**Extracted records**:
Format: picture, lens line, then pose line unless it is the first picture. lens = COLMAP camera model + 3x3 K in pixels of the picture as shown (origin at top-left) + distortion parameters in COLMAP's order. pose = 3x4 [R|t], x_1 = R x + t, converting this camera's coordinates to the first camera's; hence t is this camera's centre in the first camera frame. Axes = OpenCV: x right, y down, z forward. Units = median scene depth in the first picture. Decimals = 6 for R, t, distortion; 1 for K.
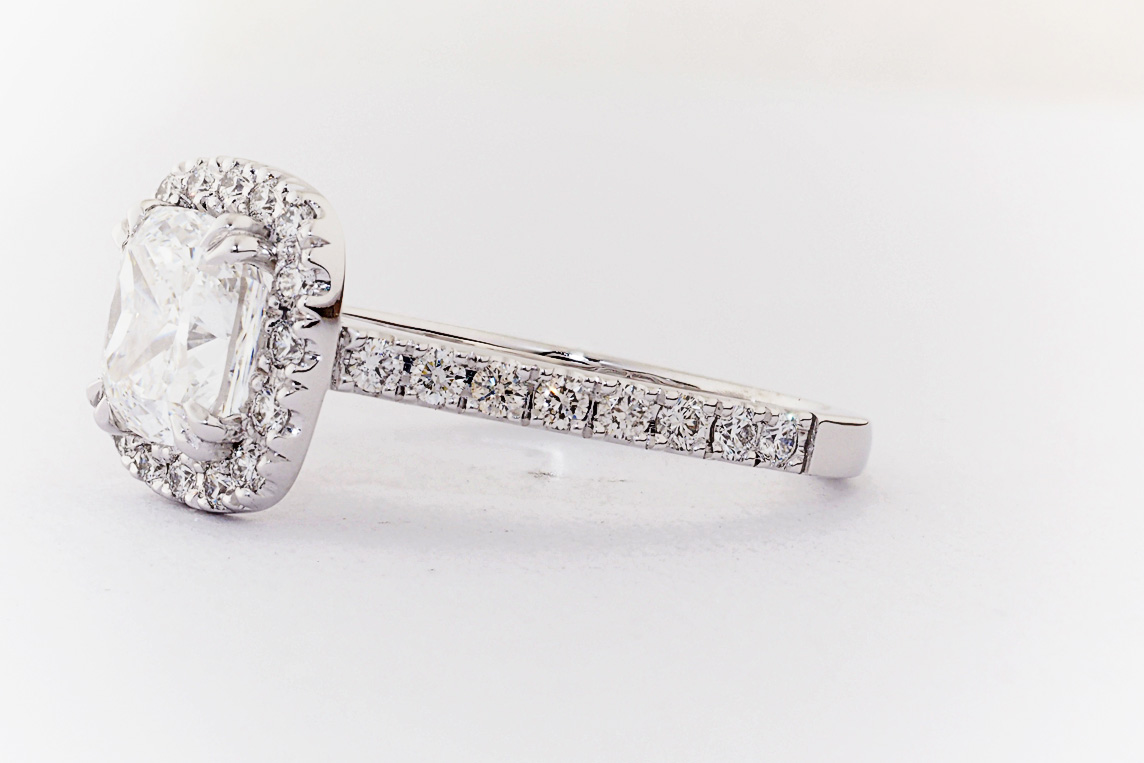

...

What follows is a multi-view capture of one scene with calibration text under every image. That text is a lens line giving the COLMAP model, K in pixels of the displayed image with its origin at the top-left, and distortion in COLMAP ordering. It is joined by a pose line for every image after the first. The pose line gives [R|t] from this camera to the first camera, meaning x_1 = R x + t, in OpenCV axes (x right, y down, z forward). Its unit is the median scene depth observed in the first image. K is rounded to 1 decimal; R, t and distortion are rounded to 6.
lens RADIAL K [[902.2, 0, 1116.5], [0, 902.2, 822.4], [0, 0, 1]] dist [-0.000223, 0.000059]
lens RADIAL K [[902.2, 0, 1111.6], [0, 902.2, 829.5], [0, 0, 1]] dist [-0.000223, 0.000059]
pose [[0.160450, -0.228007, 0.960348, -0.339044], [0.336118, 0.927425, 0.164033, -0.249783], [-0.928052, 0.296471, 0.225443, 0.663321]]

**Exercise aim**:
Can you reproduce, unchanged, everything in the data from the line containing "What follows is" down to the line containing "0.296471, 0.225443, 0.663321]]", with both of those lines included?

**Task solution**:
What follows is a multi-view capture of one scene with calibration text under every image. That text is a lens line giving the COLMAP model, K in pixels of the displayed image with its origin at the top-left, and distortion in COLMAP ordering. It is joined by a pose line for every image after the first. The pose line gives [R|t] from this camera to the first camera, meaning x_1 = R x + t, in OpenCV axes (x right, y down, z forward). Its unit is the median scene depth observed in the first image. K is rounded to 1 decimal; R, t and distortion are rounded to 6.
lens RADIAL K [[902.2, 0, 1116.5], [0, 902.2, 822.4], [0, 0, 1]] dist [-0.000223, 0.000059]
lens RADIAL K [[902.2, 0, 1111.6], [0, 902.2, 829.5], [0, 0, 1]] dist [-0.000223, 0.000059]
pose [[0.160450, -0.228007, 0.960348, -0.339044], [0.336118, 0.927425, 0.164033, -0.249783], [-0.928052, 0.296471, 0.225443, 0.663321]]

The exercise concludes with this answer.